A Complete Halt to the Liquor Traffic: Drink and Disease in the 1918 Epidemic

tags: public health, Prohibition, Spanish flu

E. Thomas Ewing is a professor in the Department of History at Virginia Tech. He teaches courses in Russian, European, and world history. His research on the history of epidemics, including Russian flu (1889) and Spanish flu (1918), has been published in Influenza and Other Respiratory VirusesCurrent Research in Digital HistoryComputer IEEE and Medical History.

When the annual Pennsylvania convention of the Woman’s Christian Temperance Union (WCTU) began on October 4, 1918, delegates “rejoiced” that the state Board of Health had closed all saloons, and most other sites of public assembly, as a preventive measure against the influenza epidemic. The most influential organization advocating for prohibition, the WCTU pressed for ratification of the 18th Amendment banning the sale of alcohol as influenza raged in 1918. But their celebration was short-lived, because the delegates soon learned that the closing order applied to them as well. The convention ended and delegates left for home. A variety of headlines conveyed the irony of the situation: “Rejoiced Too Soon,” “Even the State W.C.T.U. Is Hit,” and “Convention that Didn’t Convene.”

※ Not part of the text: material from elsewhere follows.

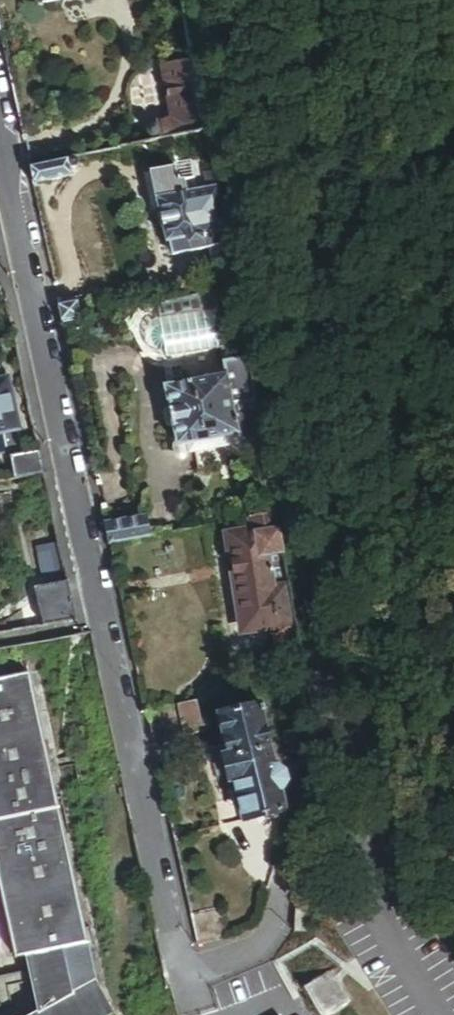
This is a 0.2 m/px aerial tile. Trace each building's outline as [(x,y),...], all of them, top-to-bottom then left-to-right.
[(167,145),(210,136),(204,95),(199,66),(170,69),(177,124),(163,126),(164,132),(160,134),(161,140),(165,139),(167,145)] [(35,187),(74,179),(71,166),(32,174),(35,187)] [(183,185),(197,182),(194,168),(177,171),(179,182),(183,181),(183,185)] [(227,236),(215,178),(207,179),(211,195),(200,198),(197,182),(183,185),(183,181),(179,182),(177,171),(151,176),(158,209),(162,208),(170,249),(173,248),(176,261),(212,254),(209,239),(227,236)] [(64,328),(80,324),(77,307),(61,310),(64,328)] [(222,350),(224,363),(245,359),(243,347),(240,344),(237,343),(233,342),(229,343),(226,344),(224,346),(222,350)] [(242,444),(262,440),(246,358),(245,359),(224,363),(227,375),(165,387),(166,393),(161,394),(164,410),(170,409),(178,449),(241,437),(242,444)] [(21,451),(6,376),(0,369),(0,455),(21,451)] [(14,482),(43,477),(38,454),(11,459),(14,482)] [(13,511),(11,495),(0,497),(0,513),(13,511)] [(297,626),(277,513),(252,517),(256,539),(237,542),(253,634),(297,626)] [(111,548),(151,540),(146,519),(107,527),(111,548)] [(39,629),(72,623),(65,585),(32,591),(39,629)] [(93,982),(70,876),(59,826),(46,766),(27,678),(0,683),(0,895),(15,960),(24,959),(36,1014),(111,1014),(93,982)] [(186,725),(201,722),(197,705),(182,708),(186,725)] [(153,747),(204,737),(201,722),(186,725),(181,726),(178,709),(147,716),(153,747)] [(285,815),(280,798),(285,789),(282,778),(274,774),(259,711),(219,720),(228,761),(223,762),(229,786),(234,784),(243,825),(285,815)] [(223,762),(228,761),(219,720),(213,721),(223,762)] [(238,826),(243,825),(234,784),(229,786),(238,826)] [(196,949),(225,939),(219,912),(189,918),(196,949)] [(331,970),(302,987),(319,1014),(331,1014),(350,1004),(331,970)]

The decision to ban public gatherings marked a significant intervention by state health officials during a deadly epidemic. The situation’s irony is evident in these headlines. The Board of Health prohibited drinking as a social activity for public health reasons, whereas temperance advocates wanted a ban on drinking as a personal behavior and commercial activity. The temperance advocates obtained a desired outcome, but not for the reasons they wanted.

The connections between drink and disease during the 1918 influenza outbreak provides evidence of the historical tension between drinking as a social activity and as a heath issue. Experts still debate alcohol’s medical value, although the terms are significantly less polemical today than in early-twentieth-century America. Public health officials struggle to convince the public about the value of stringent measures, including closing bars, to control disease outbreaks. Moral judgments infuse discussions of the therapeutic value of controlled substances. The 1918 situation thus anticipated current debates over health policy and business practices. As local and state governments closed bars and restaurants in spring 2020 to support social distancing, health experts denied the medical value of alcohol in killing the virus and warned that alcohol abuse could spike as a result of social alienation.

The saloon debate during the influenza epidemic marked the convergence of three intersecting trajectories in fall 1918: the campaign for prohibition, which would culminate in the 18th Amendment; mobilization for World War I, which paired demands for sacrifice with patriotic appeals for consumption; and the rise of professional medical experts, whose confidence in diagnostic skills accompanied a more activist role for public health experts. These trajectories can be highlighted in the example of Philadelphia. The city hard hit by the epidemic and Pennsylvania was evenly divided between “dry” and “wet” sides of the temperance debate.